+++ TEXT PROVIDED +++

The shelf width at 3°S is 70 km, giving an offshore 228Ra inventory within the plume cross section of 2.6 ± 0.2 × 1013 atoms m−2. With a residence time of 7 ± 2 days (“Methods”), a 228Ra input from the Congo plume into the open Atlantic Ocean is 1.4 ± 0.4 × 1015 atoms m−2 year−1, or assuming a plume thickness of 15 m (Supplementary Fig. 4), 22 ± 6.2 × 1015 atom year−1 m-shoreline−1. Satellite-derived surface salinity at 3°S (Supplementary Fig. 5) indicates a shoreline plume width of ~300 km, so the total offshore 228Ra flux is 6.2 ± 2.0 × 1021 atoms year−1. Within uncertainties, this flux matches that estimated for the Congo-shelf-zone (3.4 ± 0.9 × 1021 atoms year−1), consistent with the observed conservative mixing behavior of 228Ra in the plume. The flux represents 4% of previous estimates of total annual 228Ra input into the Atlantic Ocean33.

+++ AVAILABLE DATA +++

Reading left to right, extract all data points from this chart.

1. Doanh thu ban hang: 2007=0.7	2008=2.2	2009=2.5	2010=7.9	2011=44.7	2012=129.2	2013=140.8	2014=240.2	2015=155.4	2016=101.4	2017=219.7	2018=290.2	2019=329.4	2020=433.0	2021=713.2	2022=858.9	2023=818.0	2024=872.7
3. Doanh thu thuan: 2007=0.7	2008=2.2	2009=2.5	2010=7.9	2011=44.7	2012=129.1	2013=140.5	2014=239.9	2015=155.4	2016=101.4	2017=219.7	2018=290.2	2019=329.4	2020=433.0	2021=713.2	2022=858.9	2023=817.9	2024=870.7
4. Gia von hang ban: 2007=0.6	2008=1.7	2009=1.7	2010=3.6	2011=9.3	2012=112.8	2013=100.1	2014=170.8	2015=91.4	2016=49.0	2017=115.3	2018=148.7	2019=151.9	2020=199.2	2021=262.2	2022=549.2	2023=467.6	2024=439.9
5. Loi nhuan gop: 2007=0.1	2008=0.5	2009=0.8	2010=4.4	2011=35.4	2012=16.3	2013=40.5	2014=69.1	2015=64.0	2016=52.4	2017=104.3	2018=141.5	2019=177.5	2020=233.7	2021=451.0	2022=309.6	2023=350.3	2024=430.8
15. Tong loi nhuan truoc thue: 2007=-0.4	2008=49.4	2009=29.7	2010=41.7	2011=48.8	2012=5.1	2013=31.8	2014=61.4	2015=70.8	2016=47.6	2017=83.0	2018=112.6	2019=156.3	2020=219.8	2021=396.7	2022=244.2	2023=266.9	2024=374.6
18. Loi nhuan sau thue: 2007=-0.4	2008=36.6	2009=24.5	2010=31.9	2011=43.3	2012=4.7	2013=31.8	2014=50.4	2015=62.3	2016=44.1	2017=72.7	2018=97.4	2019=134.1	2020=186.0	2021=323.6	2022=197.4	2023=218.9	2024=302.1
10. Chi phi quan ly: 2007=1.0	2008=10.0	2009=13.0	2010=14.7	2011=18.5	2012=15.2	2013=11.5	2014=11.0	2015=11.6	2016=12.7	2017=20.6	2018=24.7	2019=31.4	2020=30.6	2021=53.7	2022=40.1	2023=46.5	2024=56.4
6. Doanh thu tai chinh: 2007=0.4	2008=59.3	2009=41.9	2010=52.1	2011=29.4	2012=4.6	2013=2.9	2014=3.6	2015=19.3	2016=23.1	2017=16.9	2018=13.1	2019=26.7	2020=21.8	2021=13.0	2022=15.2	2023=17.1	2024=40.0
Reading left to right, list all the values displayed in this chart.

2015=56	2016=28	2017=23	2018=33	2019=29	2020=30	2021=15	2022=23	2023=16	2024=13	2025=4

+++

Resume the passage on radium-228 input from the Congo River plume into the Atlantic, picking up right after its final sentence.

[TASK RESPONSE]:
Tracer derived flux calculations in dynamic cross-shelf regions are complicated by meso-scale features like eddies23, which may influence TE and Ra distributions. Nevertheless, our data unambiguously indicate that the Congo plume is a dominant regional source of Fe, Mn, and Co to the South Atlantic Gyre. Similarity between the TE and 228Ra distributions suggests that the fluxes scale proportionally38. Given a Fe/228Ra ratio of 0.1 pmol atom−1, the off-shelf dFe-Flux from the Congo River plume into the South Atlantic Ocean is 6.8 ± 2.3 × 108 mol year−1 (or 138 ± 51 mol m−2 year−1). On a global scale, this represents 0.7–2.3% of the global sedimentary Fe flux (2.7–8.9 × 1010 mol year−1)3,41, or ~40 ± 15% (based on the uncertainties of our estimate) of total dFe atmospheric deposition into the entire South Atlantic Ocean42. The similarity between dMn and dCo fluxes in the Congo-shelf-zone and off-shelf transect (Table 1) is consistent with their conservative behavior along the Congo River plume, likely because of slow Mn and Co oxidation43,44 and Mn photo reduction in surface waters45, which keeps Mn in solution and facilitates its off-shelf transport. Our total off-shelf TE fluxes are similar to those reported elsewhere for other ocean margin regions37,38, although in the current study this flux occurs over a much smaller area.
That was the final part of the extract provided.